Rheumatoid Arthritis Clinical Trial
Official title:
Cell Phone Based Automated Monitoring of Patients With Early Rheumatoid Arthritis
The purpose of this study is to determine whether automated remote monitoring of patients with early rheumatoid arthritis by the SandRA software and short message service of cell phones increases patient compliance and helps to identify patients needing re-assessment of medication before scheduled visits. This might result in better clinical outcome and cost-effectiveness.
To improve monitoring of patients with early RA the investigators have developed an automated
remote monitoring system SandRA (Showing-any-need-for-Re-Assessment) based on short message
service (SMS) of cell phones and patients' global assessment of the severity of RA (PtGA) on
a numeric scale of 0 to 10.
SandRA software sends every 2 to 6 weeks automatically an SMS to a patient's cell phone, and
the patient answers by one push on keyboard. The patients' answers are recorded in SandRA and
automatically analysed. If answers indicate non-adherence, adverse events, or missed target,
the system automatically sends SMS: "Your nurse will call you within 2 work days", and the
nurse gets an alarm by e-mail. If needed, an extra visit is arranged for treatment
adjustment.
Preliminary studies show that PtGA given by cell phone has sufficient convergent validity.
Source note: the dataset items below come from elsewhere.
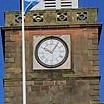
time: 10:05
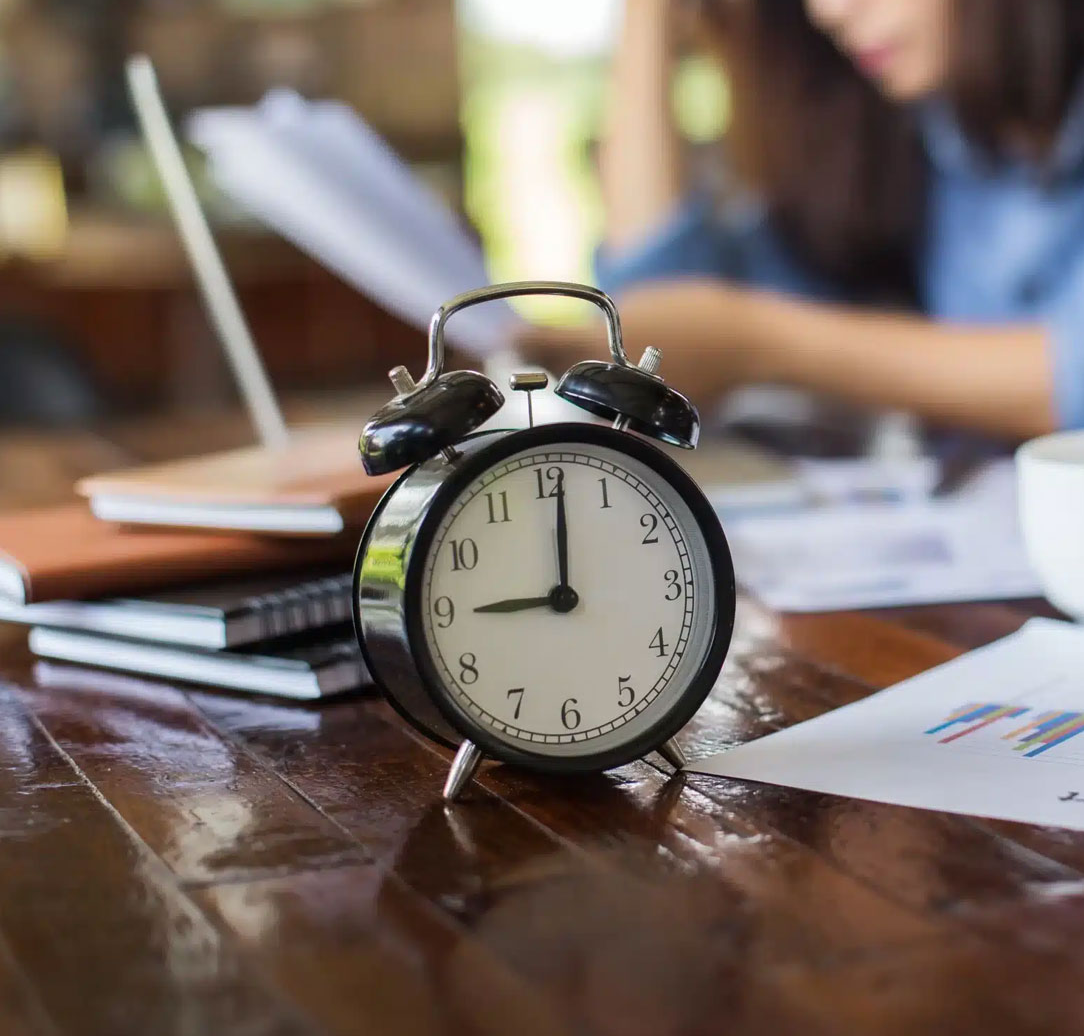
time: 9:01
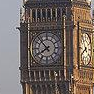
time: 7:52
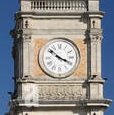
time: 3:52
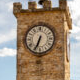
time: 6:34
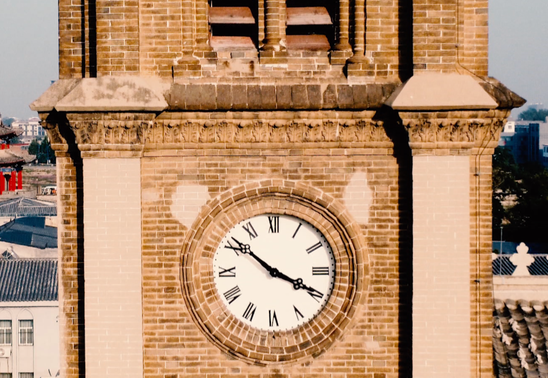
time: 3:51
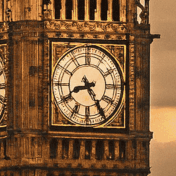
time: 8:24
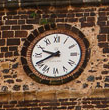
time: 9:40
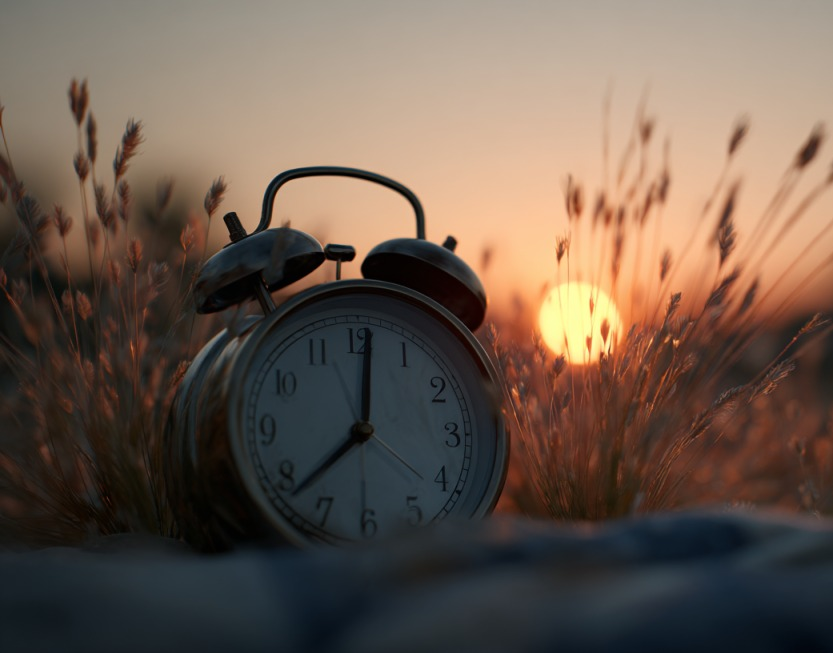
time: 8:01
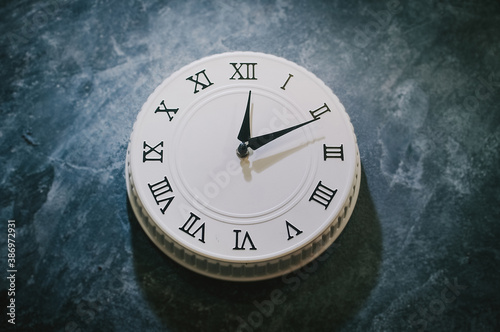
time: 12:10
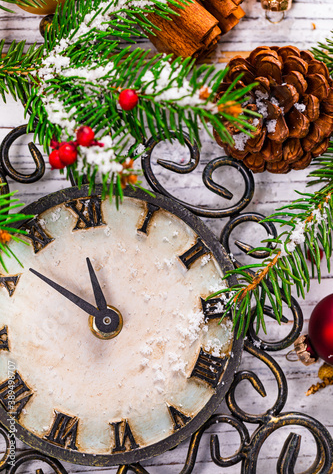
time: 11:52
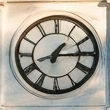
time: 1:14
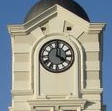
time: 4:00
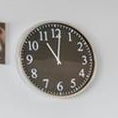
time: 11:01
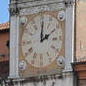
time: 2:00
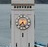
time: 7:25
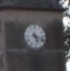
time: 5:18
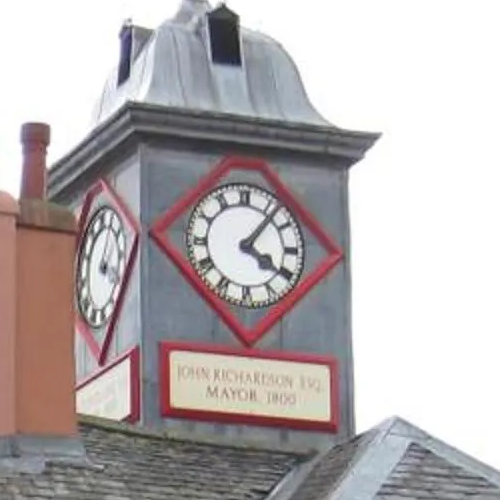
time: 4:06
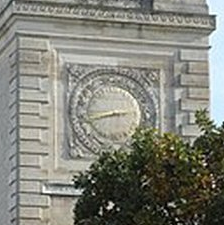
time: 2:42
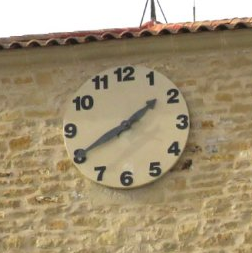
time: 1:40
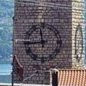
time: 11:44
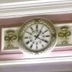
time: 1:20
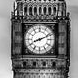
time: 8:11
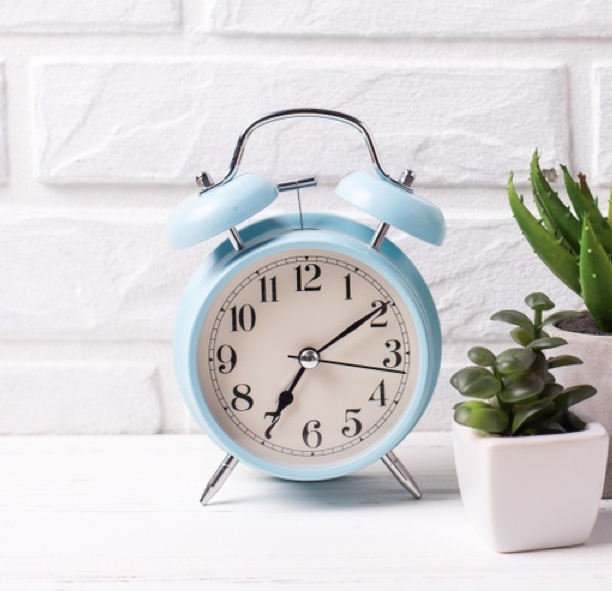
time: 7:09
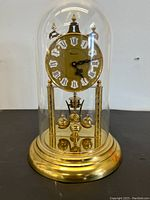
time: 4:14
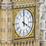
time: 4:00
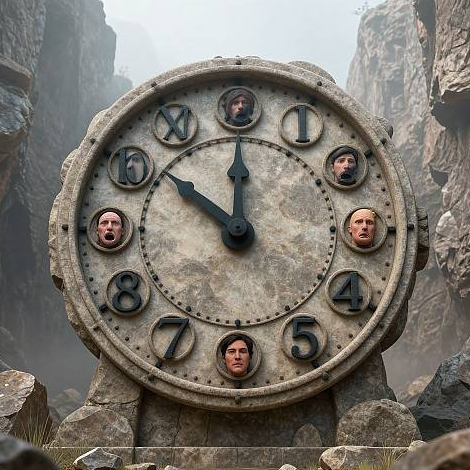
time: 11:51
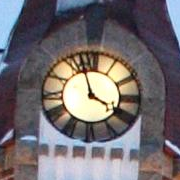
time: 3:57
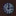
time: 12:13
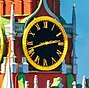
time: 2:42
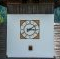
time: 3:09
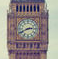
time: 2:41
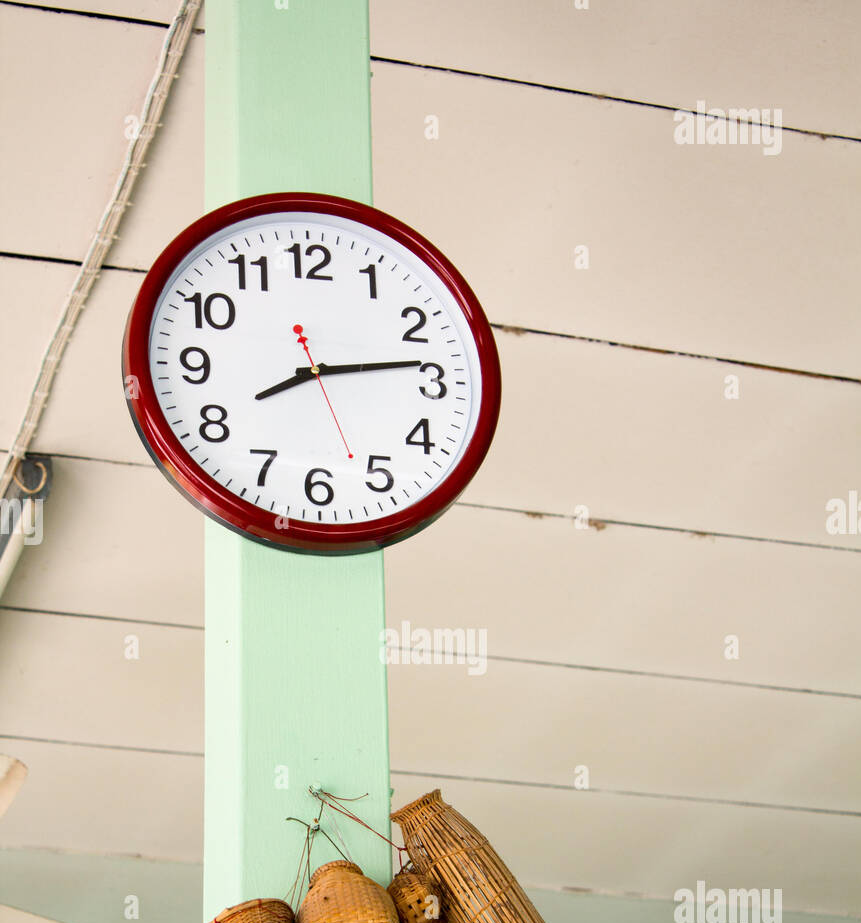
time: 8:13
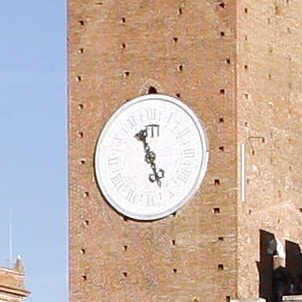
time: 11:26
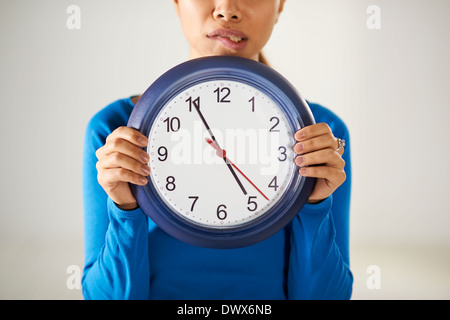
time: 4:55
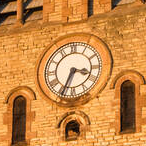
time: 3:34
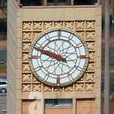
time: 9:48
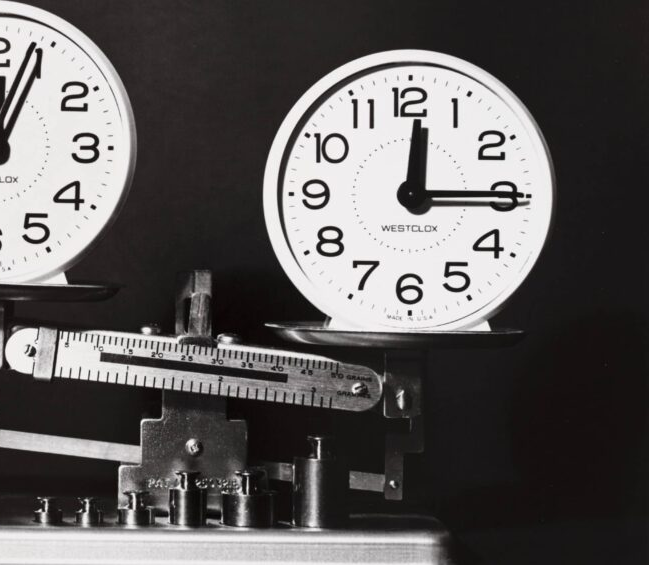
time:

Structured feedback from patients has been favourable and most professionals assess the
system as feasible.
The objective of this study is to investigate the impact of SandRA monitoring on clinical
outcomes of RA, on patients' quality of life and drug adherence, as well as consumed
resources. Cost-effectiveness of SandRa is estimated.
Methods Consecutive incident patients (200) with RA are enrolled. Those, who can use SMS
messages of cell phone, who understand the SandRA system, and are willing, are included.
After informed consent the patients are randomized into two groups: 1) SandRA group and 2)
control group.
The patients randomized into SandRA group are instructed as usual. Regular doctor visits are
scheduled at 3 months and at 6 months, when the SandRa monitoring ends. The following
clinical data will be gathered. 1) ACR core data set at baseline, at 3 and 6 months, and at
possible extra visits; 2) radiographs of the hands and the feet at baseline (if not taken
within 6 months); 3) antirheumatic medication and the possible causes of switches and changes
over the 6 months 4) patient confidence (VAS) at each doctor visit; 5) quality of life
(SF-36) at baseline and at 6 months. Patient feedback of the system by a structured
questionnaire is gathered at 6 months.
The patients in the control group are treated as usual. Follow-up visits are scheduled as
needed. The same clinical data as in SandRA group are collected at baseline and at 6 months.
In the both groups concomitant diseases and medications as well as age, sex, and education
level are recorded at baseline. The consumption of resources is assessed as the number of
contacts (doctor visits, nurse visits, as well as phone calls scheduled and non-scheduled)
with the outpatient clinic over the 6-month follow-up.
In addition, the patients are assessed at 12 months, when the ACR Core Data Set is gathered.
The radiographs at baseline and ACR Core Data Set at doctor visits, safety laboratory tests,
and assessment visits at 3, 6, and 12 months are included in the normal clinical care. No
extra visits are required because of the study.